Libertad para elegir en consciencia y asumir con responsabilidad las implicaciones de las opciones escogidas.
En política no todo se vale: el ejercicio democrático implica decencia y ética ciudadana. Los partidos y movimientos políticos demostraron ampliamente que el interés general y la dignidad humana no son criterios centrales en su actuar. Pero también la ciudadanía y las organizaciones de la sociedad civil, de manera consciente o facilista, cayeron en este juego perverso.
Construir poder ciudadano, basado en la legitimidad ética de sus apuestas y en la pertinencia de sus propuestas, es una tarea de primer orden. La paz, además de un derecho de todos y todas, es el horizonte utópico del país que queremos: un sueño colectivo, incluyente, pacífico, reconciliado, democrático; un proyecto de país donde la política no es la expresión ni la continuidad de la guerra; donde las víctimas tienen voz, son escuchadas y reconocidas como se merecen, donde los pobres tienen un sitio digno sobre la tierra y la solidaridad y la esperanza son valores políticos de primer orden.

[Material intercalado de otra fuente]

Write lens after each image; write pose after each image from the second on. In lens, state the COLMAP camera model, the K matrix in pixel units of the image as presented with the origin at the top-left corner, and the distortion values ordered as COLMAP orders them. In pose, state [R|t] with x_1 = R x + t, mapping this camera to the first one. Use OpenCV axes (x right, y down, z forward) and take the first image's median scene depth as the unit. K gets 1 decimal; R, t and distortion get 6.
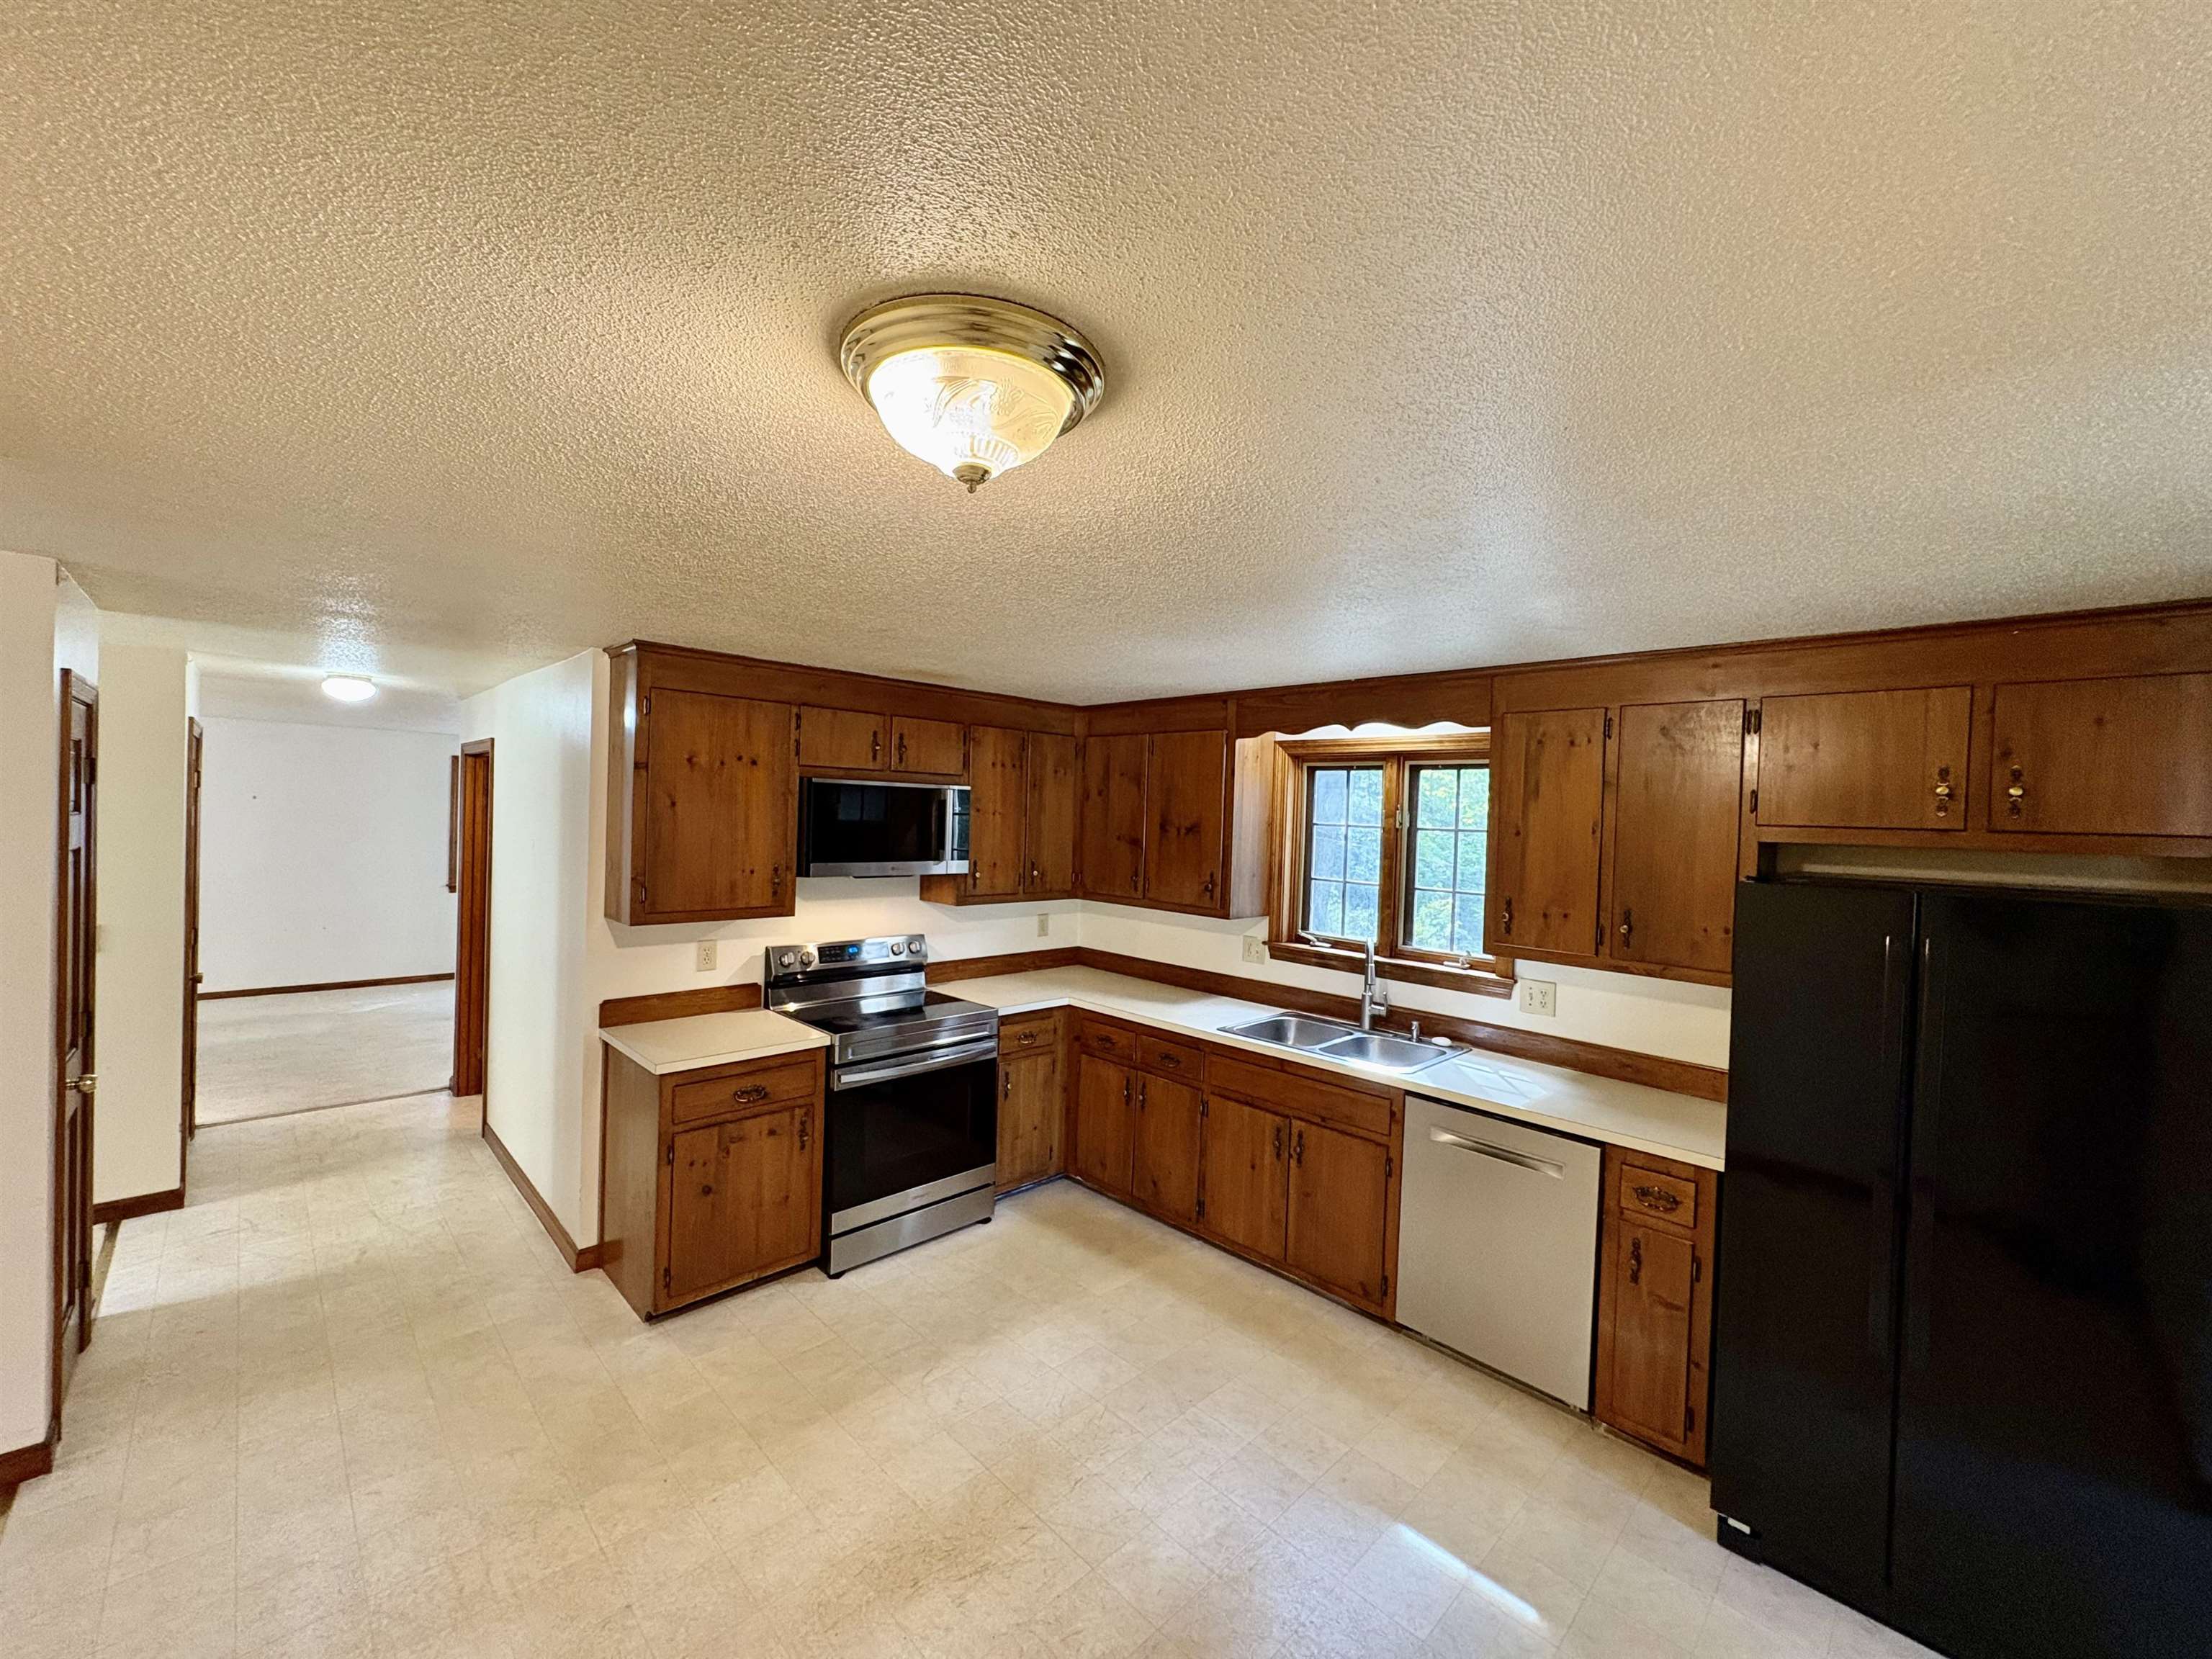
lens RADIAL K [[877.2, 0, 1097.0], [0, 877.2, 839.4], [0, 0, 1]] dist [0.001187, -0.000275]
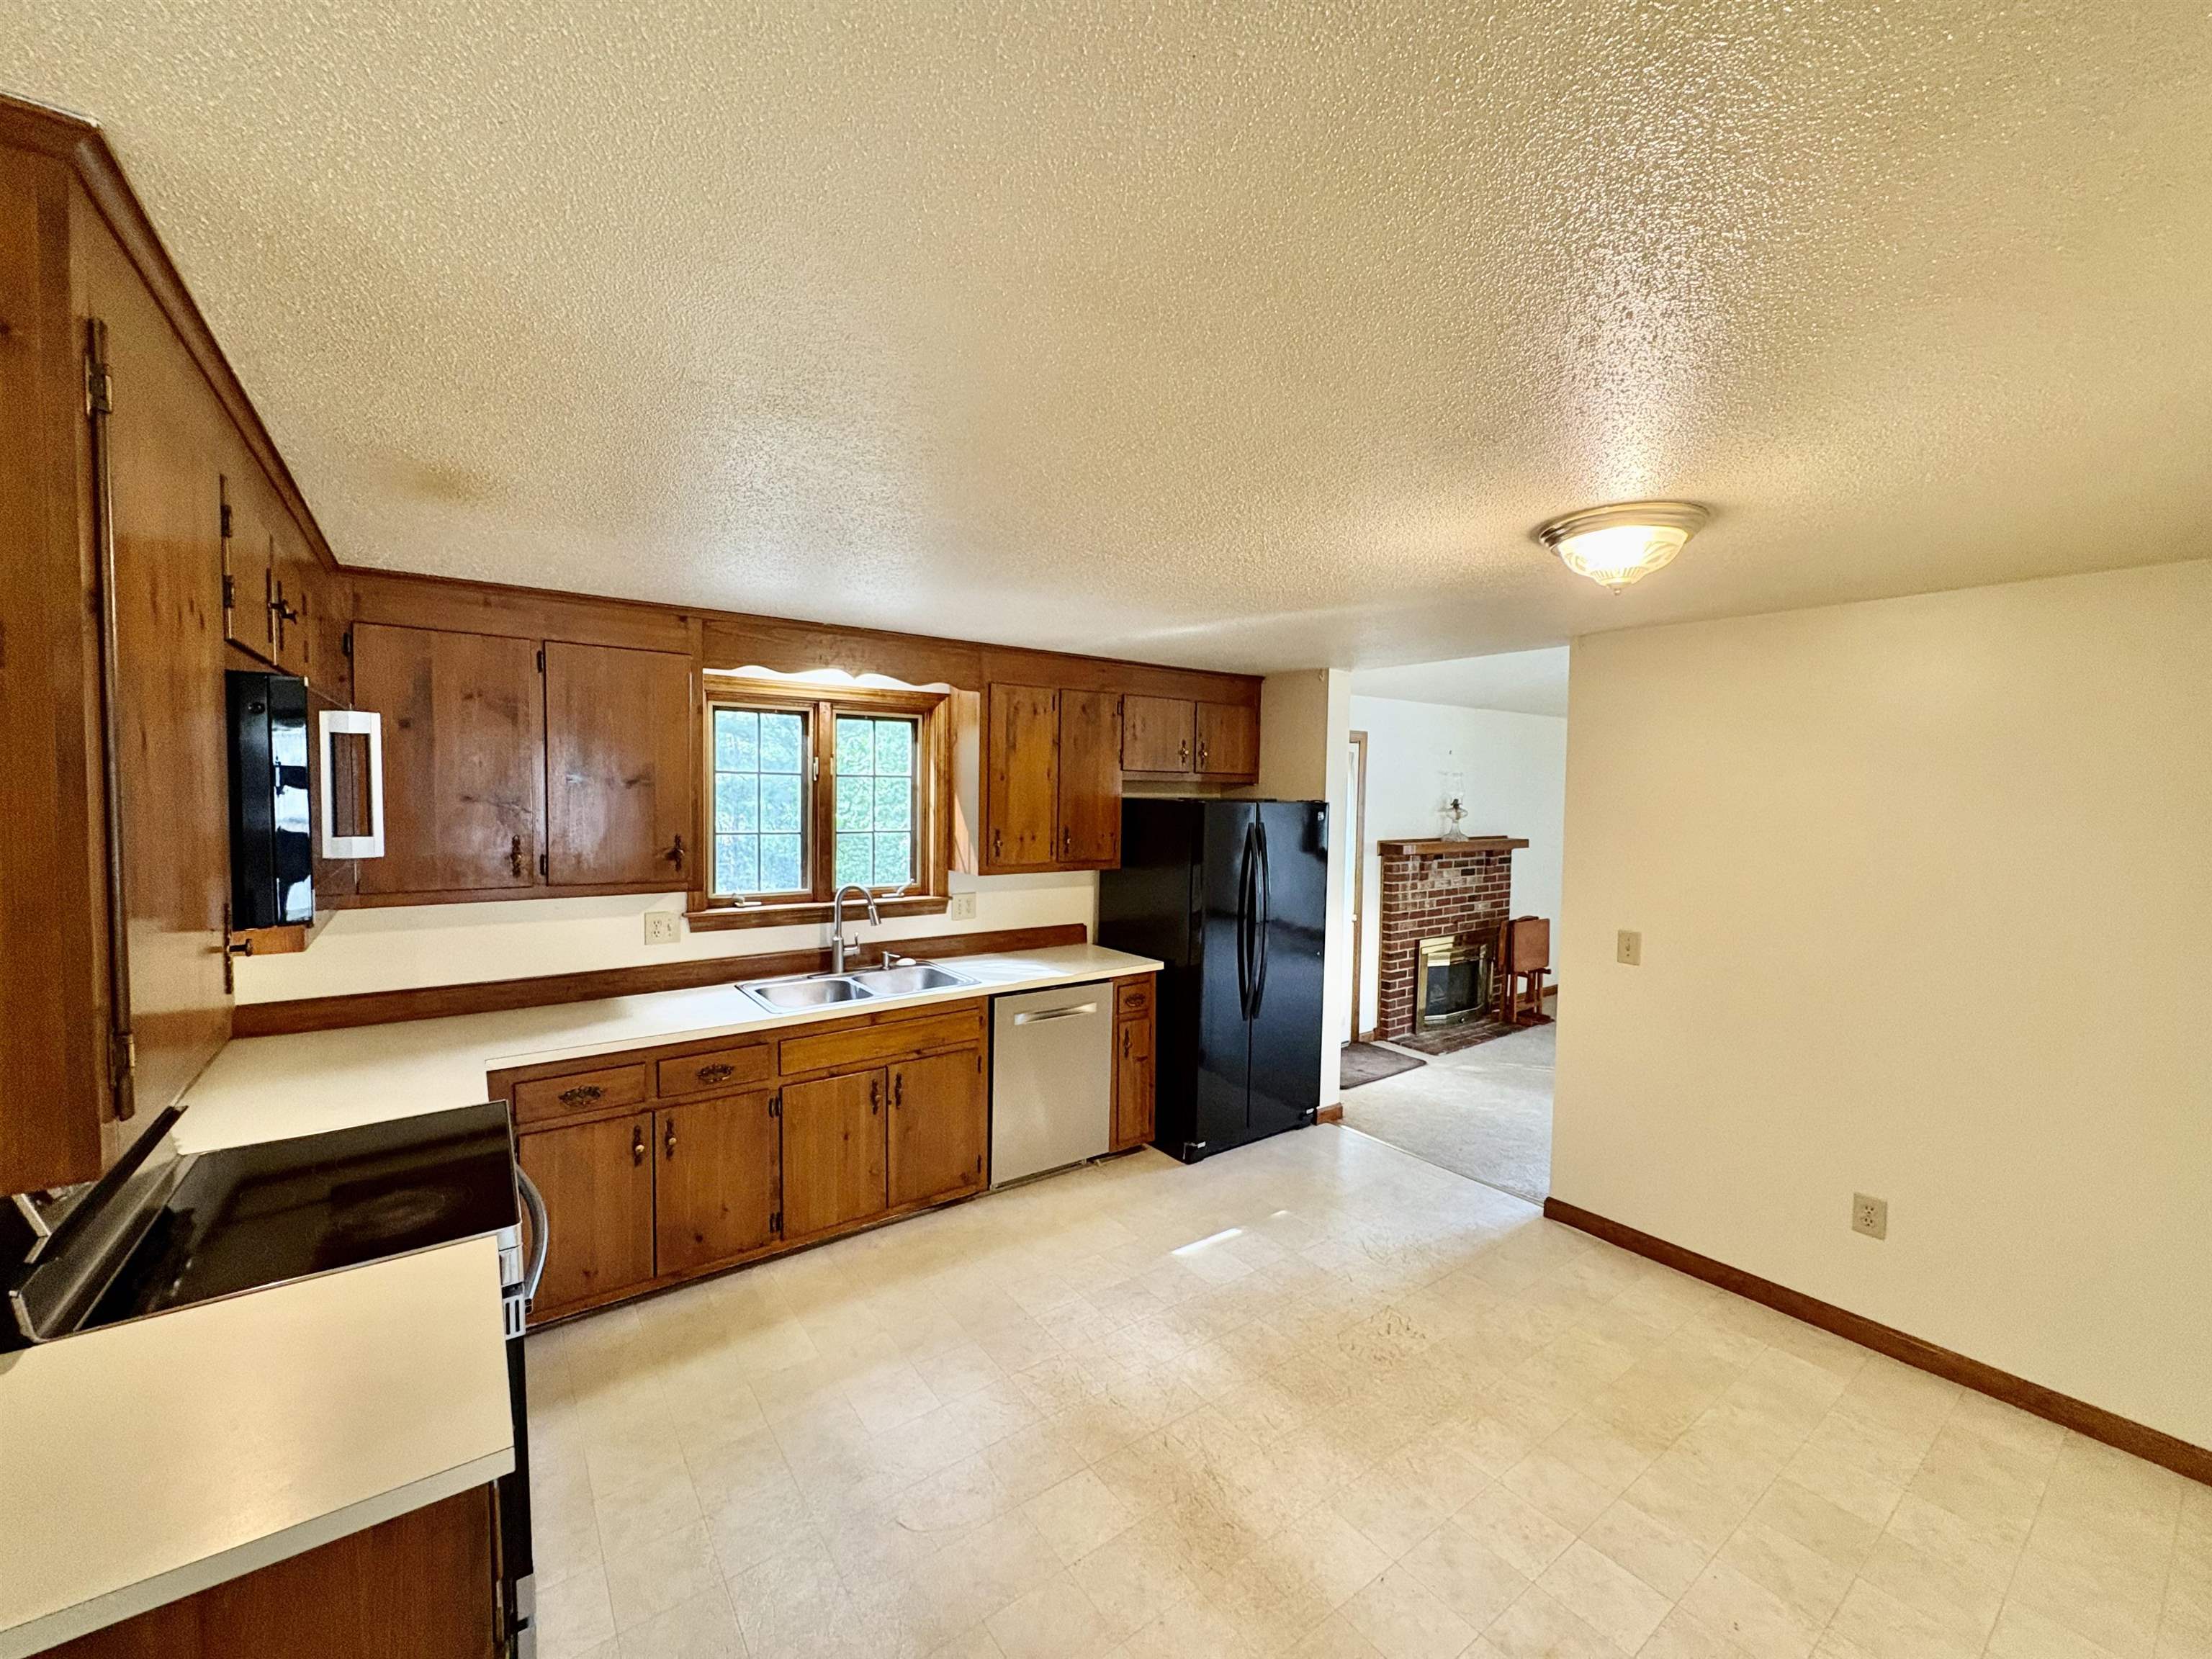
lens RADIAL K [[879.8, 0, 1111.0], [0, 879.8, 834.2], [0, 0, 1]] dist [0.001659, 0.000049]
pose [[0.135097, -0.085927, 0.987100, -0.700069], [0.015513, 0.996294, 0.084604, -0.028504], [-0.990711, 0.003883, 0.135929, 0.593094]]
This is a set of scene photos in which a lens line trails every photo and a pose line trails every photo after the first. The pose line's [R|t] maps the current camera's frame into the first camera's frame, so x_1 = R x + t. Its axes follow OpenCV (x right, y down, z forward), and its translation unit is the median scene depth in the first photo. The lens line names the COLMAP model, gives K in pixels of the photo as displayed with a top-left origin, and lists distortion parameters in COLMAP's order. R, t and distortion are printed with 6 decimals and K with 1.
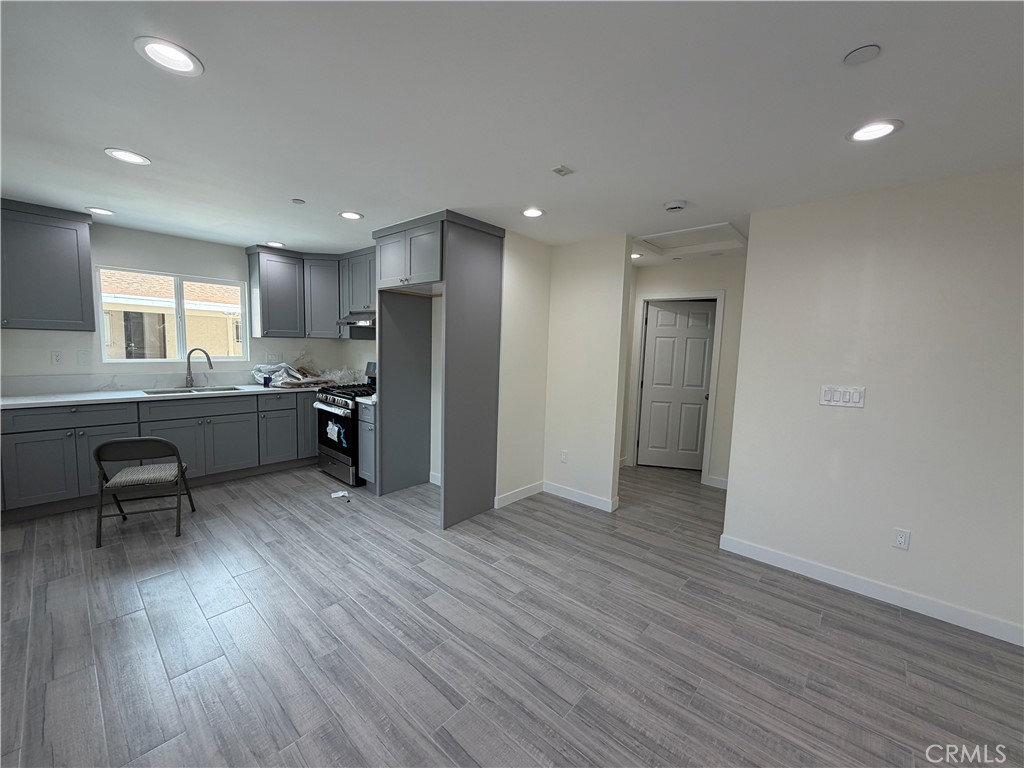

Saber leer e interpretar el momento que vivimos, como sociedad civil colombiana nos permitirá ganar espacios en el escenario político. Es tiempo de ver más allá de nuestras narices, de aportar en la construcción de una fuerza ciudadana, capaz de resistirse al triunfalismo de una derecha deshumanizada y depredadora y así, desde las movilizaciones, la toma de las calles, en las redes sociales y en los espacios cotidianos diremos BASTA de mentiras, BASTA de guerra sucia, BASTA de tirar la piedra y esconder la mano. La ética existe y en política no todo se vale.
Una agenda ciudadana en la perspectiva de la paz debe incluir el debate sobre el perdón y la reconciliación, el proceso de reconstrucción del país con actores como el ELN, las nuevas formas del paramilitarismo, el caudillismo, el fanatismo como negación de la diversidad, el valor del pluralismo y por supuesto, la ética en la política. Es fundamental establecer un clima propicio para debatir problemas tan complejos como la desigualdad, la intolerancia, el modelo de desarrollo y el buen vivir en las ciudades. Construir un país en paz no es uno de los temas de la agenda, la agenda es la paz integral.
Se tratará de ampliar la masa crítica ciudadana capaz de generar un escenario político más plural; eso no lo van a hacer ni los partidos políticos ni buena parte de las élites económicas. Es la hora de construir poder ciudadano.